▶ **Text for analysis**:
• • •

Italian actor (born 1967)

Tommaso Ragno (born 1 June 1967) is an Italian stage and film actor.

== Biography ==
=== Early life and education ===
Tommaso Ragno was born on 1 June 1967 in Vieste, a coastal town in the province of Foggia, as the eldest of two children. His family, mainly from Apulia and on the grand-maternal side from ex-Yugoslavia, moved to Piacenza when he was two years old. Always having been very introverted, he spent a lot of time in solitude reading books and studying literature, planning on becoming a writer. However, later he went on to study acting at the Paolo Grassi School of Dramatic Art in Milan.

After having spent a part of his life living in Berlin, Ragno currently resides in Rome, where he also spent the pandemic lockdown.

=== Stage and film career ===
In 1988, he debuted as a stage actor in the Greek tragedy La seconda generazione, a collection of pieces by Aeschylus, Sophocles and Euripides directed by Mario Martone. Since the 1990s, he has worked repeatedly with Carlo Checci, whom he calls his "greatest teacher".

He made his film debut in 1997, starring in We All Fall Down by Davide Ferrario. In 2001 he was the lead in Chimera, directed by Pappi Corsicato, and in 2007, alongside Isabelle Huppert, in Medea Miracle by Tonino De Berdani. He also starred in The Council of Egypt (2002), L'uomo privato (2007), Me and You (2012), Like Crazy (2016) and Bloody Richard (2017).

In 2018, he starred in Happy as Lazzaro, directed by Alice Rohrwacher, who won the Award for the best Screenplay for it at the Cannes Film Festival as well as the American National Board of Review's Best Foreign Language Film Award. In his role as the grown-up Tancredi, Ragno has been nominated at the CinEuphoria Awards for Best Ensemble - International Competition. Other notable works he starred in include Nanni Moretti's Three Floors in 2021 and Paolo Virzì's Dry in 2022. directed by Paolo Virzi, both of which were shot before the pandemic. In 2022, he won the Nastro d'Argento for the Best Supporting Actor for his role in Mario Martone's Nostalgia.

• • •

▶ **Exercises**:
- 1) Answer these questions using the text on Tommaso Ragno:
(a) At which school did he study acting?
(b) In what year did he debut as a stage actor, and who directed that production?
(c) What award did he win in 2022, and for which film?
- 2) Using the text on Tommaso Ragno, explain why he spent much of his early life alone reading books, and say what career he was planning at that time.
- 3) Carry on the text on Tommaso Ragno from the point where it stops.

Intrinsic matrix estimation data:

• • •

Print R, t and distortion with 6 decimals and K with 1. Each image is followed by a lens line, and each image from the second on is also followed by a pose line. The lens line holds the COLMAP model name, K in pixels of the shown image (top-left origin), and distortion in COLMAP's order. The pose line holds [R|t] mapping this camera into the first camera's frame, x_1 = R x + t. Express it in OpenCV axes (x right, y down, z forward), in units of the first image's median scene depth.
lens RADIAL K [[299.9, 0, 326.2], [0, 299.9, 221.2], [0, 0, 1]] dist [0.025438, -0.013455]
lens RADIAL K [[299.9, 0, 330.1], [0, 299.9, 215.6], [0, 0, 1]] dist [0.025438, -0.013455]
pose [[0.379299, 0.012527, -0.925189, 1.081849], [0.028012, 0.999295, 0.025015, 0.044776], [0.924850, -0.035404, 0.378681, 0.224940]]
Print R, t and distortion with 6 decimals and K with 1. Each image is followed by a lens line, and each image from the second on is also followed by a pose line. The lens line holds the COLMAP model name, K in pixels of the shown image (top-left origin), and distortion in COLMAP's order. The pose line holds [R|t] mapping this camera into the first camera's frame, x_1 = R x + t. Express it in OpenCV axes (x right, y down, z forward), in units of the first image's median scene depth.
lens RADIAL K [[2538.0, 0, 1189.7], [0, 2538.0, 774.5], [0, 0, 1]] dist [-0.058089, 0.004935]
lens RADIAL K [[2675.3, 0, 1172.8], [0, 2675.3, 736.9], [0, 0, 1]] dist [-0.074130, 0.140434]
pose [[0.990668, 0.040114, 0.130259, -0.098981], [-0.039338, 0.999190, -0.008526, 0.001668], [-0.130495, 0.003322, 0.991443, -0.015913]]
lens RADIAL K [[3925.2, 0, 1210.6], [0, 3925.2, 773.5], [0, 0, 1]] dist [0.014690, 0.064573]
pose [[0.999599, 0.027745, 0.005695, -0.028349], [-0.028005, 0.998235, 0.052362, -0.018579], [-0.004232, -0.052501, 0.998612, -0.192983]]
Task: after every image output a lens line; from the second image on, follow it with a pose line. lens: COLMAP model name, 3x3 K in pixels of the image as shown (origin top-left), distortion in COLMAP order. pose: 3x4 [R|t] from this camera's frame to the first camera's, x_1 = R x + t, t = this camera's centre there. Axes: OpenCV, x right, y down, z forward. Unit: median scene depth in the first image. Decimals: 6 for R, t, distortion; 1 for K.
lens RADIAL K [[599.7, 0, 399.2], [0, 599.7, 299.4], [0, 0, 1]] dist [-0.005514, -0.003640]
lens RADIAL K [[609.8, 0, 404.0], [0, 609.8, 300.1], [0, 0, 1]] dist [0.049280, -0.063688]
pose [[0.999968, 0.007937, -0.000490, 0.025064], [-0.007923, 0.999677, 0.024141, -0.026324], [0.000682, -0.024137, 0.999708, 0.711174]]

• • •

▶ **Your written answers**:
- 1)
(a) The Paolo Grassi School of Dramatic Art in Milan.
(b) 1988; it was directed by Mario Martone.
(c) The Nastro d'Argento for Best Supporting Actor, for his role in Mario Martone's Nostalgia.

- 2) He spent a lot of time in solitude reading books and studying literature because he had always been very introverted. At that time he planned on becoming a writer.

- 3)
=== Radio and television ===
Starting in 1998 with Più luce non basta directed by Elisabetta Lodoli, Ragno has played various roles in different television productions, establishing himself as the protagonist in the series Distretto di polizia and Il tredicesimo apostolo.

Since 2004 he has been narrating literary classics such as The Picture of Dorian Gray, Dracula, A Room with a View and Frankenstein on the program Ad alta voce on Rai Radio 3.

For his role of Marcello in the 2018 series Il miracolo, directed by Niccolò Ammaniti, he won the Flaiano Prize as well as the Golden Screen Award. In 2020, he played the Italian mafia boss Donatello Fadda in the fourth season of Fargo, written and directed by Noah Hawley.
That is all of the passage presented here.